Comble se dit figurément en Morale ☞ du dernier période, du plus haut point où les choses peuvent aller. C’est le dernier surcroît, soit du bien, soit du mal. Cumulus, fastigium, summum, culmen. Dans toutes les disgraces, c’est le comble de l’infortune que d’avoir toujours été heureux. S. Evr. Il est parvenu au comble des honneurs, de la fortune. Dieu fut obligé d’envoyer le Déluge, à cause que la nature humaine étoit parvenue au comble de l’iniquité. Le comble de la misere, c’est de ne la sentir pas. Nicol.

Mais c’est où peut monter la derniere fureur,
D’être au comble du crime, & n’en voir par l’horreur.

Quint.

Et par les envieux un génie excité,
Au comble de son art est mille fois monté. Boil.

☞ Scuderi dans ses Observations sur le Cid avoit condamné cette expression, je ne sais trop pourquoi. L’Académie dans ses sentimens sur cette Tragi-Comedie, observe qu’on dit très-bien, c’est le comble de ma douleur, de ma joie. si ces mots n’étoient pas admis, il ne faudroit plus faire de vers. Elle est même d’usage en prose, dans le style noble, ainsi que dans le style ordinaire.

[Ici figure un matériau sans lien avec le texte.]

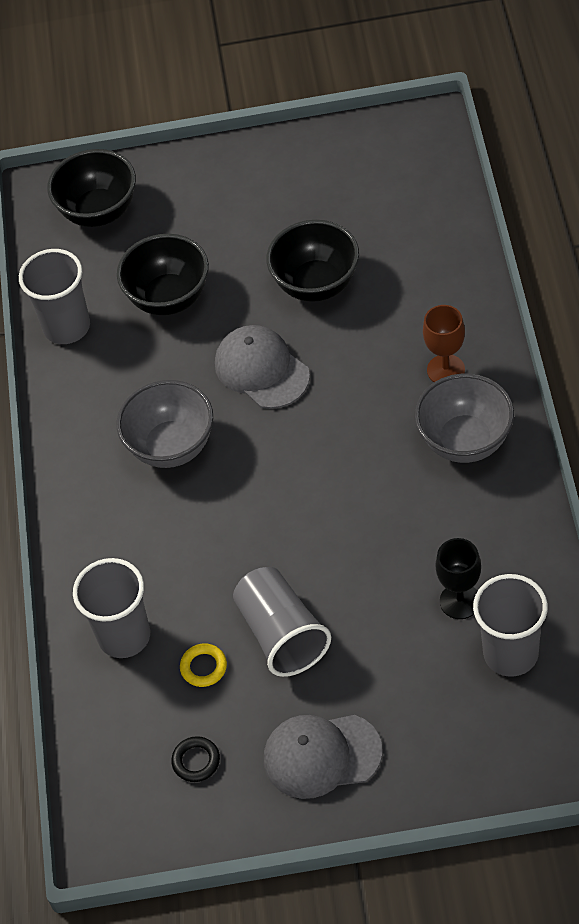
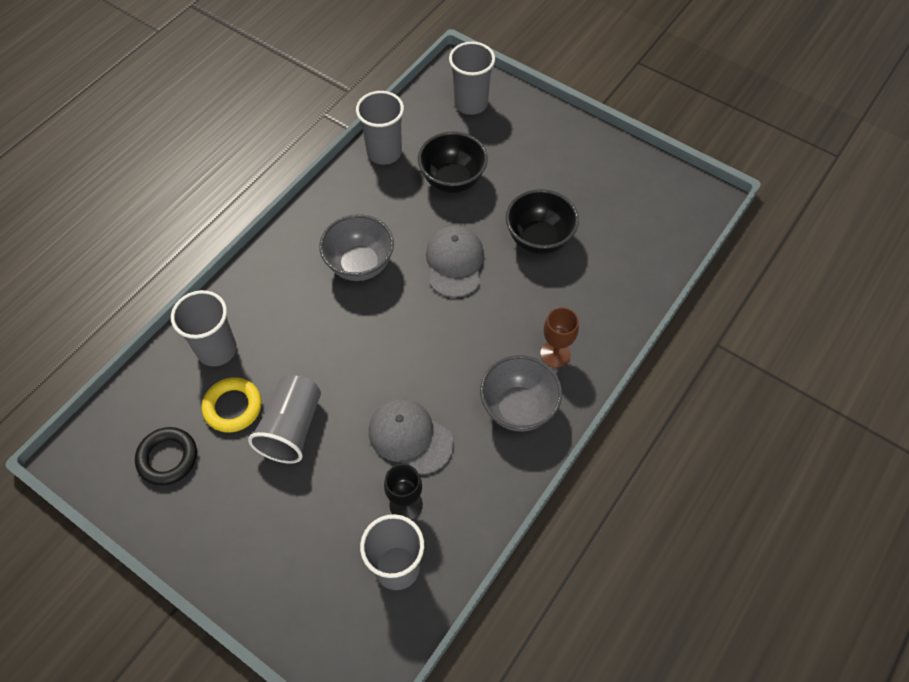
camera: 35 degrees right, 5 degrees up
black bowl [47,149,136,227] -> grey cup [449,42,495,115]
black ring [171,736,220,782] -> black ring [135,427,197,485], size x1.63
yellow ring [180,644,227,687] -> yellow ring [202,377,262,433], size x1.63
grey cap [264,715,382,799] -> grey cap moved to [369,399,453,474]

Pour comble. Façon de parler, qui signifie, pour surcroît. Après avoir essuyé une furieuse tempête, pour comble de malheur, il fut pris par des Corsaires. Alexandre vainquit Porus, &, pour comble de gloire, il lui rendit ses Etats.

Comble, terme de mesureur. s. m. Ce qui peut tenir au dessus des bords d’une mesure, d’un vaisseau déja plein. Le comble d’un minot, d’un boisseau, &c. Il a donné cela pour le comble.

Comble, adj. m. & f. terme de Mesureur. Il se dit de ce qui reste au dessus des bords de la mesure après que le Mesureur l’a remplie. Supereminente cumulo plenus. Il y a deux manières de mesurer : l’une à mesure comble ; l’autre à mesure rase. Le blé se vend à mesure rase, l’avoine à mesure comble. On donne le grain au Meûnier en mesure rase, & il le doit rendre en mesure comble.

☞ Ce mot comble ne de sit que des mesures des choses seches, comme les grains, & ne peut avoir lieu pour les mesures des choses liquides.

☞ On dit au figuré que la mesure est comble ; pour dire, que les fautes, les crimes, les outrages, &c. sont portés jusqu’à l’excès.

Comble, en termes de Blason, se dit d’un chef rétréci, comme les haméides sont des fasces rétrécies. Coronis contracta.

On dit au Manège, qu’un cheval a le pied comble, lorsqu’il a la sole arrondie par dessous, ensorte qu’elle est plus haute que la corne. Excedens.